Umi.count - number of UMIs;
Umi.proportion - proportion of UMIs;
Read.count - number of reads;
Read.proportion - proportion of reads;
CDR3.nucleotide.sequence - CDR3 nucleotide sequence;
CDR3.amino.acid.sequence - CDR3 amino acid sequence;
V.gene - names of aligned Variable genes;
J.gene - names of aligned Joining genes;
D.gene - names of aligned Diversity genes;
V.end - last positions of aligned V genes (1-based);
J.start - first positions of aligned J genes (1-based);
D5.end - positions of D'5 end of aligned D genes (1-based);
D3.end - positions of D'3 end of aligned D genes (1-based);
VD.insertions - number of inserted nucleotides (N-nucleotides) at V-D junction (-1 for receptors with VJ recombination);
DJ.insertions - number of inserted nucleotides (N-nucleotides) at D-J junction (-1 for receptors with VJ recombination);
Total.insertions - total number of inserted nucleotides (number of N-nucleotides at V-J junction for receptors with VJ recombination).
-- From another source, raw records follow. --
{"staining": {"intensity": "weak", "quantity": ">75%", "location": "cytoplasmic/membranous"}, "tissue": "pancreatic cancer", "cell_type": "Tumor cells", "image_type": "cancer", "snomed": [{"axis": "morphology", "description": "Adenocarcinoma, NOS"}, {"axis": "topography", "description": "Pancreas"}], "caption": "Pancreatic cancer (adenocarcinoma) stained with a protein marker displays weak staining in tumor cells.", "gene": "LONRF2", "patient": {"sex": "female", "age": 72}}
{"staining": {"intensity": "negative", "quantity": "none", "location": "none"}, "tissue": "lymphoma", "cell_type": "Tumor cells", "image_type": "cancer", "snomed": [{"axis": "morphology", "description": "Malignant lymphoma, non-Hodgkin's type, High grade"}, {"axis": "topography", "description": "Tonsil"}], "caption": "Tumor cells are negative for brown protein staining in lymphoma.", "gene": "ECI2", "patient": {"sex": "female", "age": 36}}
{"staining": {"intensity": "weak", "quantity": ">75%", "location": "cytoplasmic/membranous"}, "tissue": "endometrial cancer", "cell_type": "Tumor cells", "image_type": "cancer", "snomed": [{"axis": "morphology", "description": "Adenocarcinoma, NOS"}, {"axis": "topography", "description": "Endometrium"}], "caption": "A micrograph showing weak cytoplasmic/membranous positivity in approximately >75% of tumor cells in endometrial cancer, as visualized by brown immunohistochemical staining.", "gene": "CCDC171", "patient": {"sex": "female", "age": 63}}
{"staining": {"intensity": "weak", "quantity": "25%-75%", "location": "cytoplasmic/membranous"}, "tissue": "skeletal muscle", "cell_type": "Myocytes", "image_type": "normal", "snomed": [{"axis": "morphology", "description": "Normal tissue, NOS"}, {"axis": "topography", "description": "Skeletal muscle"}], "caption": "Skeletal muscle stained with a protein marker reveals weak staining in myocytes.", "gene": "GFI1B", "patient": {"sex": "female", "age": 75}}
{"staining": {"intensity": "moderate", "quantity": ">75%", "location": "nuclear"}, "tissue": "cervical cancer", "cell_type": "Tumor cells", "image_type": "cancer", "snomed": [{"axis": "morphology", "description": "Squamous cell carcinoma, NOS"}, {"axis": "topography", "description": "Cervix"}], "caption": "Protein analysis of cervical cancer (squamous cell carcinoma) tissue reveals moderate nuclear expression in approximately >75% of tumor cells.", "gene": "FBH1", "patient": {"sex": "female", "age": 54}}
Any data frame with this columns and of this class is suitable for processing with the package, hence user can generate their own table files and load them for the further analysis using read.csv, read.table and other base R functions. Please note that tcR internally expects all strings to be of class "character", not "factor". Therefore you should use R parsing functions with parameter stringsAsFactors=FALSE.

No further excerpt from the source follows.